Published online: 6/22/2001

Number of Print Pages: 7
Number of Figures: 2
Number of Tables: 3

ISSN: 1663-2818 (Print)
eISSN: 1663-2826 (Online)

For additional information: http://www.karger.com/HRP

Abstract

Purpose: An attempt to make a rational strategy for treatment of cryptorchidism. Materials and Methods: 1,335 cryptorchid boys with biopsy at surgery (1,638 specimens). We studied: frequency of no germ cells in biopsies from 698 patients <12 years at surgery; fertility potential of 140 patients who were now adults, and apperance of testicular neoplasia in all biopsies. Results: Lack of germ cells appeared from 18 months. The frequency increased with increasing age. It appeared in 30% (61/202) bilateral, and 18% (88/496) unilateral cases.
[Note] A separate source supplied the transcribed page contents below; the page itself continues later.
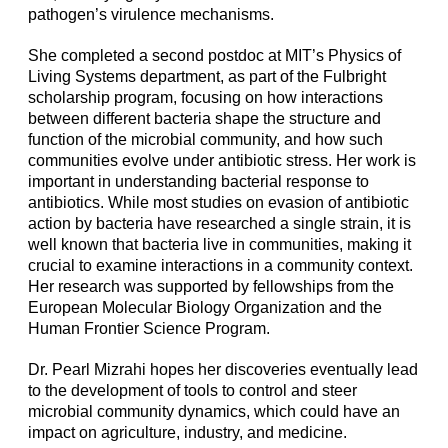
pathogen’s virulence mechanisms.
She completed a second postdoc at MIT’s Physics of
Living Systems department, as part of the Fulbright
scholarship program, focusing on how interactions
between different bacteria shape the structure and
function of the microbial community, and how such
communities evolve under antibiotic stress. Her work is
important in understanding bacterial response to
antibiotics. While most studies on evasion of antibiotic
action by bacteria have researched a single strain, it is
well known that bacteria live in communities, making it
crucial to examine interactions in a community context.
Her research was supported by fellowships from the
European Molecular Biology Organization and the
Human Frontier Science Program.
Dr. Pearl Mizrahi hopes her discoveries eventually lead
to the development of tools to control and steer
microbial community dynamics, which could have an
impact on agriculture, industry, and medicine.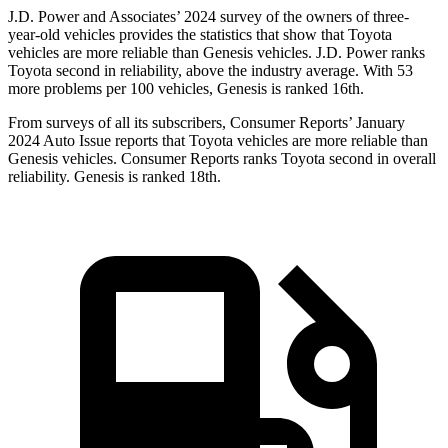
J.D.
Power and Associates’ 2024 survey of the owners of three-
year-old vehicles provides the statistics that show that Toyota
vehicles are more reliable than Genesis vehicles. J.D. Power ranks
Toyota second in reliability, above the industry average. With 53
more problems per 100 vehicles, Genesis is ranked 16th.
From surveys of all its subscribers,
Consumer Reports
’ January
2024 Auto Issue reports
that Toyota vehicles
are more reliable than
Genesis vehicles.
Consumer Reports
ranks Toyota second in overall
reli
ability. Genesis is ranked 18th.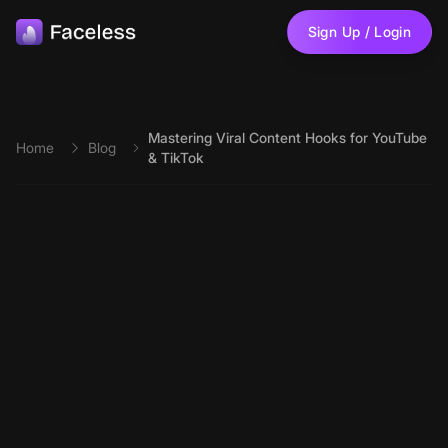
Skip to main content
Sign Up / Login
Mastering Viral Content Hooks for YouTube
Home
Blog
& TikTok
In men who had undergone bilateral or unilateral orchiopexy, respectively, there was normal sperm count in 19% (14/75) and 83% (54/65), and infertility was suspected in 56% (42/75) and 8% (5/65) (FE, p < 0.00005, p < 0.00005), respectively. The lowest, the mean, and the highest age-matched spermatogonia count per tubule at orchiopexy was associated with sperm count (Spearman test, p < 0.0001, p < 0.005, p < 0.05). Isolated, this was demonstrated for the 75 formerly bilateral (Spearman, p < 0.0001, p < 0.0001, p < 0.0001), but not the 65 formerly unilateral cases (Spearman, p = 1.0). No germ cells at orchiopexy was associated with suspected infertility. Risk was 78–100% in bilateral (dependent on one or both testes affected), and 33% in unilateral cryptorchidism. There was one invasive germ cell tumor, six cases of carcinoma in situ testis, and one Sertoli cell tumor. Three neoplasms were diagnosed in intra-abdominal testes, four in boys with abnormal external genitalia, and two in boys with known abnormal karyotype. Risk of neoplasia was 5% (7/150) in patients with intra-abdominal testis, abnormal external genitalia or diagnosed abnormal karyotype, versus 0% (0/1,185) in patients without these characteristics (FE, p < 0.00005). Conclusion: We recommend surgery for cryptorchidism before 15–18 months of age because: (a) lack of germ cells is very rare before, and (b) lack of germ cells is associated with subsequent risk of infertility. At primary surgery for cryptorchidism, we recommend examination for testicular neoplasia in cases of intra-abdominal testis, abnormal external genitalia or known abnormal karyotype.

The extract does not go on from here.